Distopia japonesa provoca sentimentos agridoces ao retratar uma ação governamental oficial para acabar logo com a vida das pessoas idosas
Texto por Abonico Smith
Foto: Sato Company/Divulgação
O Japão, justamente por sua tradição e costumes milenares, é justamente um país que prima por tratar as pessoas mais velhas com muito respeito, carinho e consideração. Certo?
Bom, as coisas não são lá bem assim, pelo menos que tange à história de Plano 75 (Plan 75, Japão/França/Filipinas/Catar, 2022 – Sato Company), obra de destaque na programação Um Certo Olhar do Festival de Cannes daquele ano e que foi escolhida pelo país para concorrer, na temporada seguinte, ao Oscar de Filme Internacional. Aqui, em um futuro de data incerta mas que parece não ser muito distante dos nossos dias, os idosos são submetidos pelo governo a um plano com requintes de perversidade e crueldade. E não só aprovam isso, como também se sentem honrados e orgulhosos de participar.

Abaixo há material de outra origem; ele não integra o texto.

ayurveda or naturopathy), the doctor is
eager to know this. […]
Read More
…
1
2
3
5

A intolerância dispensada aos mais longevos aproveita-se da fraqueza dos mesmos, diante de uma sociedade da exclusão. Estes sentem vergonha em procurar ajuda para a previdência. Acham estar ficando diante de uma sensação de inutilidade mais profunda solidão e passam a se considerar aquele fardo. O governo, por sua vez, cria uma proposta “genial”: antecipar uma bolada de dinheiro para quem já alcançou a marca etária que batiza a ação para que estes concordem em se submeter a métodos de eutanásia e passem, como quiserem, quase sempre com a possibilidade de alcançarem em seus últimos dias uma felicidade uma intensidade de vida que nunca tiveram. Tudo em benefício da mesma previdência para os mais jovens, muitos deles que trabalham em prol do Plano 75 sem o menor pingo de culpa ou tristeza. Máquinas substituindo a alma humana. E o negócio parece ter dado tão certo, com tanta adesão, que já se cogita abaixar a idade de participação para pegar também os sexagenários.

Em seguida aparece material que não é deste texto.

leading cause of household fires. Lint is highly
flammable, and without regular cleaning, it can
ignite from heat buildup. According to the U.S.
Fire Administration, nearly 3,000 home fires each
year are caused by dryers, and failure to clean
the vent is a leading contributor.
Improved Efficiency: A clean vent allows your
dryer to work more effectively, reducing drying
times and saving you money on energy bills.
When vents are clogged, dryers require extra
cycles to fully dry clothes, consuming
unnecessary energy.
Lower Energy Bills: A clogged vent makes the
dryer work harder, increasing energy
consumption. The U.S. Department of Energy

Estreando em direção de longa-metragem, a também roteirista Chie Hayakawa – já perto de completar meio século de idade – realiza um competente trabalho de traduzir (a falta de) humanidade por meio de sua lente. Com um elenco encabeçado pela veterana atriz Chieko Baishô, Hayakawa faz de pequenos gestos, olhares delicados e pequenos detalhes cotidianos seu arsenal agridoce para tocar bem lá fundo de quem assiste a seu filme. Planta dúvidas, perguntas e sentimentos angustiantes em profusão nas cabeças dos espectadores até o disparo final, sem muita consideração por quem está, sofrendo, do lado de cá da tela.
O sentimento geral é de impotência diante de tanta barbaridade dita, realizada e provocada, não apenas suavemente mas com um grande sorriso no rosto. Propagandas são feitas como se o que estivesse sendo vendido fosse, de fato, um benefício para o consumidor – tudo com o aval e carimbo de oficial de um governo que nunca é muito destrinchado, permanece sempre na penumbra da obscuridão informacional. Impossível não traçar paralelos com o que temos e vivemos aqui, na realidade. A crueldade desenfreada do capitalismo somada a ações governamentais às quais muitas delas, pelo menos nós, aqui no Brasil, já tivemos a infelicidade de estar submetidos não faz muito tempo assim. Sorte nossa que a distopia política agora é apenas coisa de cinema e literatura.